Choose a letter based on frequency (or frequency at position n within a word)

Usage

choose_a_letter(n)

Arguments

n

If n is a non-zero integer between -7 and 7 (position in word, from 1 (first) to 7 (seventh) or from -1 (last) to -7 (seventh from last)), it returns a single letter based on letter frequencies at that position only.

Value

A lower-case letter (character string of nchar 1) between a and z.

Examples

choose_a_letter(3)

Letter counts/frequencies by position

Description

From Norvig: "Now we show the letter frequencies by position within word. That is, the frequencies for just the first letter in each word, just the second letter, and so on.

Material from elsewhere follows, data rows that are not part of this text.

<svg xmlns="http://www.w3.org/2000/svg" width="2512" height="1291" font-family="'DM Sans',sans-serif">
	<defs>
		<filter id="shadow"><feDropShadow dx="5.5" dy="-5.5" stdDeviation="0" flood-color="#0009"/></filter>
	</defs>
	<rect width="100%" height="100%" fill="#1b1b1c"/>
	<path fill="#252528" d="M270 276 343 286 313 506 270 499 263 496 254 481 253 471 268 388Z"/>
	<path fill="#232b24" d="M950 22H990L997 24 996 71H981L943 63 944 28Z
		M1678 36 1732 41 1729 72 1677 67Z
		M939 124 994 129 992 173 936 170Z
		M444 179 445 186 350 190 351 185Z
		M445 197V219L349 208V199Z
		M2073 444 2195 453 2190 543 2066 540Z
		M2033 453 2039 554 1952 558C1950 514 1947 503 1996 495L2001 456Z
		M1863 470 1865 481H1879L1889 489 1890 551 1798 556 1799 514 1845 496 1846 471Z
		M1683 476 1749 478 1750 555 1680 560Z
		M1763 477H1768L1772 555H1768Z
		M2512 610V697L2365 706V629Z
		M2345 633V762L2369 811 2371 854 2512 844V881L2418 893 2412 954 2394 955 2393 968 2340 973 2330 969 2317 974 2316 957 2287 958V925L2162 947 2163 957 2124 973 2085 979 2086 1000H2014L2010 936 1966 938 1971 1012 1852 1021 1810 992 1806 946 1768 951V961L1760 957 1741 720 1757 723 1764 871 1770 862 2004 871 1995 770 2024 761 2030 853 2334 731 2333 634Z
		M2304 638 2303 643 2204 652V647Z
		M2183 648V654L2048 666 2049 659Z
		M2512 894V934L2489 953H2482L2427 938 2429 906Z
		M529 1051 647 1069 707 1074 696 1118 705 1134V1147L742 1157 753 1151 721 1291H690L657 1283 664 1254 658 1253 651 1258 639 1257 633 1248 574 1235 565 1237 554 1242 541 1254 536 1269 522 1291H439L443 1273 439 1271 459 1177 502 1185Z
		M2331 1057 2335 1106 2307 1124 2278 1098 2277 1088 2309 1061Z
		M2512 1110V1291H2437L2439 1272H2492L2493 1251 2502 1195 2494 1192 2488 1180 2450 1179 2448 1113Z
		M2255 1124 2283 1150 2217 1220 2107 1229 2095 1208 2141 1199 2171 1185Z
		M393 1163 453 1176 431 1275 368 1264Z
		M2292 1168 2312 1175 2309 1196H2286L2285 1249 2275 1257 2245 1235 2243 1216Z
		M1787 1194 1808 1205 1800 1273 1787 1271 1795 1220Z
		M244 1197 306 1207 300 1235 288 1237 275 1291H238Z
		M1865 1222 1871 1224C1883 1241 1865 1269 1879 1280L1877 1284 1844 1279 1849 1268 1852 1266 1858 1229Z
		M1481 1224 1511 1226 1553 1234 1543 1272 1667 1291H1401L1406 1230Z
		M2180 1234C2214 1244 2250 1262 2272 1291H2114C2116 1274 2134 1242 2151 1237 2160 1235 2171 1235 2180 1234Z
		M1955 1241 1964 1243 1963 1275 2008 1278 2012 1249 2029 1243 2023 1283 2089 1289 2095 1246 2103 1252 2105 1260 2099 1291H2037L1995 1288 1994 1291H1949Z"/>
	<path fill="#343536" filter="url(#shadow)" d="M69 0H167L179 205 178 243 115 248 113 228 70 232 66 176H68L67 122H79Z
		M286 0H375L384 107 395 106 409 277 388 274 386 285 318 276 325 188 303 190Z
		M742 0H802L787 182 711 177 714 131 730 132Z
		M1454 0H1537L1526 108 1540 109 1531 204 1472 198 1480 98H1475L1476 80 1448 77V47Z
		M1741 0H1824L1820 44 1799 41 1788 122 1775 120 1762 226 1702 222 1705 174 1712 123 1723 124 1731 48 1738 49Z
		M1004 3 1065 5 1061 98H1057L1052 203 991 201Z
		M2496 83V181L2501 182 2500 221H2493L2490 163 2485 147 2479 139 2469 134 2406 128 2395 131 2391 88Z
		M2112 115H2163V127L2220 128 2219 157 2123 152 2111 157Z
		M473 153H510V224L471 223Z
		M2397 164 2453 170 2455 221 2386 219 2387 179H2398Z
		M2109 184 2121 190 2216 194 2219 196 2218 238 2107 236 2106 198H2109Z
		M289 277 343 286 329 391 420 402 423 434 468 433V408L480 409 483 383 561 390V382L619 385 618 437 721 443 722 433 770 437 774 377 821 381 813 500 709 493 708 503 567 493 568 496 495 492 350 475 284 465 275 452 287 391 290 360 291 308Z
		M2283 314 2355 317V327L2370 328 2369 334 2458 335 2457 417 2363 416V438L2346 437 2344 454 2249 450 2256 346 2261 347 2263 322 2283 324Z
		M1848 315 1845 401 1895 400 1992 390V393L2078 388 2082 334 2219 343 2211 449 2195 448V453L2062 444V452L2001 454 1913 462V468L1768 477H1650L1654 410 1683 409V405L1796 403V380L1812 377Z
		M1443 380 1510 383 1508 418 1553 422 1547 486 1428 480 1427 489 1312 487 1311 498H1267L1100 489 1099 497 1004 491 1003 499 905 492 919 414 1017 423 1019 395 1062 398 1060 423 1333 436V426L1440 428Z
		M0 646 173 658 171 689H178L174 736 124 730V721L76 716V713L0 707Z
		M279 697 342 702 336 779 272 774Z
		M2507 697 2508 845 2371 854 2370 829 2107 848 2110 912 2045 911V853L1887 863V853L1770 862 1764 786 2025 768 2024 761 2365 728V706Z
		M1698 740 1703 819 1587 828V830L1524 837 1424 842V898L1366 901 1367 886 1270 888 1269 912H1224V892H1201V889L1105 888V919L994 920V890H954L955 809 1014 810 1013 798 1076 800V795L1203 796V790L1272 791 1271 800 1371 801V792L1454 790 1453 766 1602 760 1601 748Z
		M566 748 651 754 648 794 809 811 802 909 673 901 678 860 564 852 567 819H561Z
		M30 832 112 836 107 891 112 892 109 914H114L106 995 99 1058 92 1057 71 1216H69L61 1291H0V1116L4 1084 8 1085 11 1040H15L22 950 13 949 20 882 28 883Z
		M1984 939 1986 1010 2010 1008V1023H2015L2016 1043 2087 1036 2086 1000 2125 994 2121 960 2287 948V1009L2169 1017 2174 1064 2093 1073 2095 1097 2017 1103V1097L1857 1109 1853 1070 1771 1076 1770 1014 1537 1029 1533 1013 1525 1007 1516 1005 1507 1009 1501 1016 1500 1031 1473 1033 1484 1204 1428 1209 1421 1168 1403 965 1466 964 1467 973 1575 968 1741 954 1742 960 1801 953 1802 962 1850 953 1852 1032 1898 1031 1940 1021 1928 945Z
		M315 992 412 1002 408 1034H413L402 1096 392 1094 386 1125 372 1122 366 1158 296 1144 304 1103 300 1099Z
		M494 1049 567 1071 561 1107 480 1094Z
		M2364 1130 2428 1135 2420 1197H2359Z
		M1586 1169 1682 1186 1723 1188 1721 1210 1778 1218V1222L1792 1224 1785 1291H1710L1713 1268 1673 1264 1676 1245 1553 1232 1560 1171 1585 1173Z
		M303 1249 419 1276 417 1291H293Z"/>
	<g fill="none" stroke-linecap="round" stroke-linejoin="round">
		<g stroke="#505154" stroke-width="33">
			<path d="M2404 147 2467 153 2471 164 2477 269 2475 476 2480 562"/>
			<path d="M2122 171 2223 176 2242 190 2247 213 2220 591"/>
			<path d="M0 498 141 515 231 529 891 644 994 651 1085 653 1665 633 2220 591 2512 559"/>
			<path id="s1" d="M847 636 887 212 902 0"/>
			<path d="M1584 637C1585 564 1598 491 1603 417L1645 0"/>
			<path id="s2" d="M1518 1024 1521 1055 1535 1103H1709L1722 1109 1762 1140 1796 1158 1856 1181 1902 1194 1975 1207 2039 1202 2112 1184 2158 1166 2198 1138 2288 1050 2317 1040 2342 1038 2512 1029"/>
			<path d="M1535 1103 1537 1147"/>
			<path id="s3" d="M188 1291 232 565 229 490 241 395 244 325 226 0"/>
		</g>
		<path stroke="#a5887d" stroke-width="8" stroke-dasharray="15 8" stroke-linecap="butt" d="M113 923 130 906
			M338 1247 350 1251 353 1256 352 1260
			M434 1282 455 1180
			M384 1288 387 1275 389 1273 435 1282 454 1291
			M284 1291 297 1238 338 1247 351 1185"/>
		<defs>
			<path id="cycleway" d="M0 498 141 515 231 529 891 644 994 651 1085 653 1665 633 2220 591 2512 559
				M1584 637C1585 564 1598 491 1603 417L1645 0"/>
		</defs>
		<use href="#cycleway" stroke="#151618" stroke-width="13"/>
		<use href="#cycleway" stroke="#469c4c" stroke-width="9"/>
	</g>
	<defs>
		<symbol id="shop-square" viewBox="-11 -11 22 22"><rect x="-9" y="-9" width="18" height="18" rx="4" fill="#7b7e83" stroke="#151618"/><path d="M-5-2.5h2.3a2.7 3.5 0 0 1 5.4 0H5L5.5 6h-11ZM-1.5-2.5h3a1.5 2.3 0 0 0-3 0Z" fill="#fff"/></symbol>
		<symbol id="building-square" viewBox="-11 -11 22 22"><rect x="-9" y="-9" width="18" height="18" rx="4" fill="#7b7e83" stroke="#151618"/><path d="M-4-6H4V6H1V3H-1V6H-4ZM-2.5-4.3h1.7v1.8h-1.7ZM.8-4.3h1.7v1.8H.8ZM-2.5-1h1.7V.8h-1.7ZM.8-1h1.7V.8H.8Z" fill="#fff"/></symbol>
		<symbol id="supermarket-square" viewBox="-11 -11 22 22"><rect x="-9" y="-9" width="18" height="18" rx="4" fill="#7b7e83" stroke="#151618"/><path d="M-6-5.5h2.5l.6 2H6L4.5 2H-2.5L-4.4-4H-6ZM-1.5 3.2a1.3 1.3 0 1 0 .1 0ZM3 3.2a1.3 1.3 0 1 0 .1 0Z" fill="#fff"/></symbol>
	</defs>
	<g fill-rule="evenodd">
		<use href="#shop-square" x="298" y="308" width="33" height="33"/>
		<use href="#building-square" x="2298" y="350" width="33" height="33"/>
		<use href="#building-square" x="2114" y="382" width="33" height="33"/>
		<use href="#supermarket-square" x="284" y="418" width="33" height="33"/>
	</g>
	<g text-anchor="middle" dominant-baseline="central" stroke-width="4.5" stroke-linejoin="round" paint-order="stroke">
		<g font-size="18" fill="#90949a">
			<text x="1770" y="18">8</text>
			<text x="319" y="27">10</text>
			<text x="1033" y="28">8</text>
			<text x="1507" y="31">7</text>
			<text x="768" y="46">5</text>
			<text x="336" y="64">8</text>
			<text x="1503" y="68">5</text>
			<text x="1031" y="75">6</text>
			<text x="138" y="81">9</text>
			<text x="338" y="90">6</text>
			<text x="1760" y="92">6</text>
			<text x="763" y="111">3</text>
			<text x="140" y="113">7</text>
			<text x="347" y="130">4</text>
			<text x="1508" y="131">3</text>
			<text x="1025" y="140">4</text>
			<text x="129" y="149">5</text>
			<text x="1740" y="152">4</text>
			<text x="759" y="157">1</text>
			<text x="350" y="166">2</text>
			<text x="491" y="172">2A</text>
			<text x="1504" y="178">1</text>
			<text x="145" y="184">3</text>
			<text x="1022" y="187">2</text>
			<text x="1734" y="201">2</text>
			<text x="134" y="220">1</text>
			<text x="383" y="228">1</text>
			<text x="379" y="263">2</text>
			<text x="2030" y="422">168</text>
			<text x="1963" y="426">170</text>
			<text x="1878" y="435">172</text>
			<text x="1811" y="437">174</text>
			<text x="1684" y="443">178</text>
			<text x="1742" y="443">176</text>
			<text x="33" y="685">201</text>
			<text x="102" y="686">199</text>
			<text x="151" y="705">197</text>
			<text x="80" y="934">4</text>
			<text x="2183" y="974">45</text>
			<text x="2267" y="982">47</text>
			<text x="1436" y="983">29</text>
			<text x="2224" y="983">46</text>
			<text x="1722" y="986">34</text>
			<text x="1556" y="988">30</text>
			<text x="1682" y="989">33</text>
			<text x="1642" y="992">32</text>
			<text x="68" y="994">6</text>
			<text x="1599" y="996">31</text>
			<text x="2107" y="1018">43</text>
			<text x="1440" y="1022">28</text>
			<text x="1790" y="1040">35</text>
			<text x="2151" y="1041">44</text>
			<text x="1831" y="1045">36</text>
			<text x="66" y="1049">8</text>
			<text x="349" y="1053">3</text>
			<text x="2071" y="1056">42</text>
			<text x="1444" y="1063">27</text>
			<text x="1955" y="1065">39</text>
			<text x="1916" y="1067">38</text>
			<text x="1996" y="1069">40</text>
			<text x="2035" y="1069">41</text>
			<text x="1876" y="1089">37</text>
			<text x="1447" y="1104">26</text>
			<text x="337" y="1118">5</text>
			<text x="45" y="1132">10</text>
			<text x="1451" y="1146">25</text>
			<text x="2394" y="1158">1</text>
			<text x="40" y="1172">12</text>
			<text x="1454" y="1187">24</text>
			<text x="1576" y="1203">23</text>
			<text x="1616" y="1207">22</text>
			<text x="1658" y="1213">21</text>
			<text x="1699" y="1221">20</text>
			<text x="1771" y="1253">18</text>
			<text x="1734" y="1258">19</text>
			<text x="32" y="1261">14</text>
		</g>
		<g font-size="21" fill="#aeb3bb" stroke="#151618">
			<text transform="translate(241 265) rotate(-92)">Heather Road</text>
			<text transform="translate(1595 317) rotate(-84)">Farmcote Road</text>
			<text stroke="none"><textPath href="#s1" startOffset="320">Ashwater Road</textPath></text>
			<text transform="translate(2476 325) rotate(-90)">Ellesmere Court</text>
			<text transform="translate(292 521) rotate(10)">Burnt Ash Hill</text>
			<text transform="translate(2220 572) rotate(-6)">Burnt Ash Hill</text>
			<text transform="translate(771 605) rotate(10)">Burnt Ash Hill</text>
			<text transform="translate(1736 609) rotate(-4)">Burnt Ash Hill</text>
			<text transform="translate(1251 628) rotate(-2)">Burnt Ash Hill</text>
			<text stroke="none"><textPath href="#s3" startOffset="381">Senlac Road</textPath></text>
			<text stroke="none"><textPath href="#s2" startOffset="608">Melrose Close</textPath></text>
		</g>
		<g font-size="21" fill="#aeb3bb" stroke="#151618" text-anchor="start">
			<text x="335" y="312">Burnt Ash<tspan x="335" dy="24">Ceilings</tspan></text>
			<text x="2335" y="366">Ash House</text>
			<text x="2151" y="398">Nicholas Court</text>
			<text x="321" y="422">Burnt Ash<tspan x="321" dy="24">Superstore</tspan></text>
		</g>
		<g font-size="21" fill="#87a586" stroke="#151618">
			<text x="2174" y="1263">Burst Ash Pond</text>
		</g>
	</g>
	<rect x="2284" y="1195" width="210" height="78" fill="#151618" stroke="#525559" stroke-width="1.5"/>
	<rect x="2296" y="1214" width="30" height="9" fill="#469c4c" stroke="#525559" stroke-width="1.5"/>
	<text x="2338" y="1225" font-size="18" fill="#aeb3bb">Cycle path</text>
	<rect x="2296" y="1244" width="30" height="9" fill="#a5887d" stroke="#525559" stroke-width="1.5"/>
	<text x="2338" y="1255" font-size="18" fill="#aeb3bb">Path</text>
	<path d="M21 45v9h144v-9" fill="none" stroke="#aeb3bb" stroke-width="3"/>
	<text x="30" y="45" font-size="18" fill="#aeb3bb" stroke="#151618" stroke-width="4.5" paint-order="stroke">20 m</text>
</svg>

We also show frequencies for positions relative to the end of the word: "-1" means the last letter, "-2" means the second to last, and so on."

Usage

letter_frequencies_by_position

Format

A data frame with 364 rows and 4 variables:

position

integer. Letter's position within a word.

letter

character. The 26 letters of the English alphabet (lower case).

count

double. Overall count of this letter within corpus, at this position within a word.

percentage

double. Overall percentage of this letter within corpus, at this position within a word.

Source

https://www.norvig.com/mayzner.html


Letter counts/frequencies overall

Description

DATASET_DESCRIPTION

Usage

letter_frequencies_overall

Format

A data frame with 26 rows and 3 variables:

letter

character. The 26 letters of the English alphabet (lower case).

count

double. Overall count of this letter within corpus.

percentage

double. Overall percentage of this letter within corpus.

Source

https://www.norvig.com/mayzner.html


Pull a weighted sample of n letters from the alphabet

Description

The replace parameter is fixed to TRUE, as this is what makes sense given the frequency-dependent nature of this particular sampling approach. This function returns a single letter based on a weighted sampling from all 26 letters, based on their overall frequency in Norvig's corpus.

Usage

sample_letters(n)

Arguments

n

The number of letters to return.

Value

A vector of lower-case letters.

Examples

sample_letters(3)

Word length frequencies in English, from Peter Norvig's analysis

Description

From Norvig: "Here is the breakdown of mentions (in millions) by word length (looking like a Poisson distribution).

Usage

word_length_frequencies

Format

A data frame with 23 rows and 3 variables:

word_length

double. Word length.

count_millions

double. Count of words of this length within corpus (in millions).

percentage

double. Percentage of words of this length within corpus.

Source

https://www.norvig.com/mayzner.html


Writes a poem of pure gibberish

Description

Writes a poem of pure gibberish

Usage

write_a_poem(lines, mean_line_length = 7, cat = TRUE, ...)

Arguments

lines

The number of lines per stanza. A single integer returns a single stanza of this many lines. A vector of multiple integers, of length n, will return a poem of n stanzas, with lengths as given in the vector.

mean_line_length

Line lengths will be generated at random from a normal distribution around this mean, with SD equal to 1 by default.

cat

Boolean. Whether to spew the poem straight to stdout via cat() (TRUE, default), or return it invisibly (you'll want to pipe it to an object or some other function, presumably).

...

A place to pass on parameters such as cutoff, which affects the available frequencies of the bigrams used to build words.

Value

A beautiful poem (character strings concatenated with line breaks)

Examples

write_a_poem(c(4, 4), cutoff = 0.01)